Scilab function variables: representation, manipulation.
Functions in Scilab are stored as variables in the stack. Apparently, functions are generated from parsing scilab textual code by a process called "compilation", which seems rather to be a translation in a condensed, tokenized internal representation (called improperly pseudocode).
There is no published description, neither of the parsing of the function text which produces the function pseudocode nor of the storage conventions and implications. It is not clear to me whether this reflects an unstated intention of keeping the innermost proprietary details of scilab deliberately cryptic, or is just a result of the development history of Scilab.
Nevertheless, a better understanding of the works of the parser, and its way of storing and perusing code data, would be beneficial for any attempt of designing or improving modern Scilab code tools - like a lexer, a profiler, a debugger, a cross-compiler, a code differentiator, and so on.
What follows are a few personal deductions, for reference.
There are two sorts of functions: compiled (type 13) and compiled with provisions for profiling (type 13 as well).

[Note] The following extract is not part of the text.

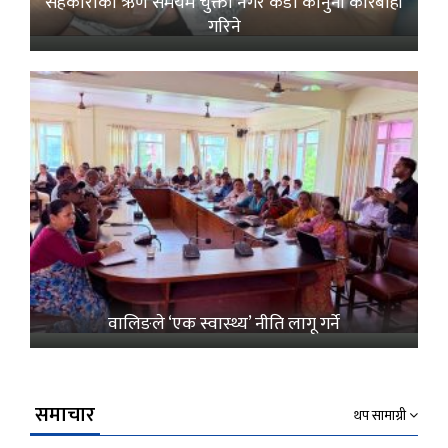
सहकारीको ऋण समयमै चुक्ता नगरे कडा कानुनी कारबाही
गरिने
वालिङले ‘एक स्वास्थ्य’ नीति लागू गर्ने
समाचार
थप सामाग्री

The basis for the storage seems to be a header, detailing function type, input and output arguments and size, and a function body stored as pseudocode (type 13). Some of this information can be conjectured from help save_format, as it is likely that, for economy, the binary scilab files are essentially a dump of the stack structures. Historically, once upon a time function variables were stripped of the comment text in the function definition; now comments are preserved and stored along.
In all cases, the function body seems to be organized in elementary chunks corresponding to individual code lines. Both breakpointing and profiling operate with such a granularity.
Functions compiled for profiling apparently differ from those "just compiled", in that two extra words are added per function line (this is roughly deducible from the function size reported by who). I figure out that one of such words is for storing a cumulative call count, while the second for storing the cumulative time spent. Besides that, profilable functions are compatible with breakpointing (the time spent waiting for user input at the breakpoint is even *not* cumulated in the timing, correctly); the impact of making a function profilable on the performance seems at all negligible.
There are few Scilab functions providing some degree of access to the function types, and the possibility to manipulate them. These are:
Interfacing with files:
exec: within its general purpose of loading, parsing and executing scilab code, it can be seen as a function which gets function text from a file, and stores it as plain compiled function (type 13, no option of profiling). This is the most robust function (less odd bugs reported)
getd: is based on calling exec in a loop for all files of a given directory.
genlib: also loops on all *.sci files in a directory, in order to ceate a library object.
save: dumps stack objects in a binary file, probably without any data translation. It is thus a last resort way to access the bytecode function data.
Operating on functions, or producing functions:
deff: stores function text defined in a string or in a string vector into a function variable, of any of the three sorts. It was once thought to be an "unconvenient but shorthanded way of defining online functions". Unconvenient because typing strings (with escaped double quotes, etc.) at the command prompt looked tedious; however, considering that this function provides a very direct string→function conversion, the perspective is different. In the past it also seemed that functions defined by deff were of a sort incompatible with breakpointing (bug 884, since then evaporated). A minimal limitation is that the function text needs to be stripped of the keywords function - endfunction in order to be fed to deff, but this can be easily worked out by string operations. A more limiting bug is that deff doesn't support continuation dots (bug 2419), though the limitation can be circumvented.
string: on functions, returns the input and output arguments, and the function text.
For the m2sci suite:
macr2tree and tree2code: are dual functions introduced most likely with the Matlab→Scilab translator. Probably m2sci handles "program" tlists too (CHECK), and thus macr2tree was introduced in order to have a parallel syntactical check.
macr2tree: is a Scilab primitive which transforms a function into an undocumented tlist of type "program"
tree2code: transforms "programs" into function text, stored in string arrays.
The format of a tlist of type "program" is:
tlist ( [ "program","name","outputs","inputs","statements","nblines" ] , ...)
"name" is the function name
"outputs" is the tlist of the output variables
"inputs" is the tlist of the input variables
"statements" is the list of instructions found in the body of the function
"nblines" is the total number of lines constituting the function
The couple tree2code(macr2tree) used to be at odd with particular syntax constructs, which are gradually sorted out.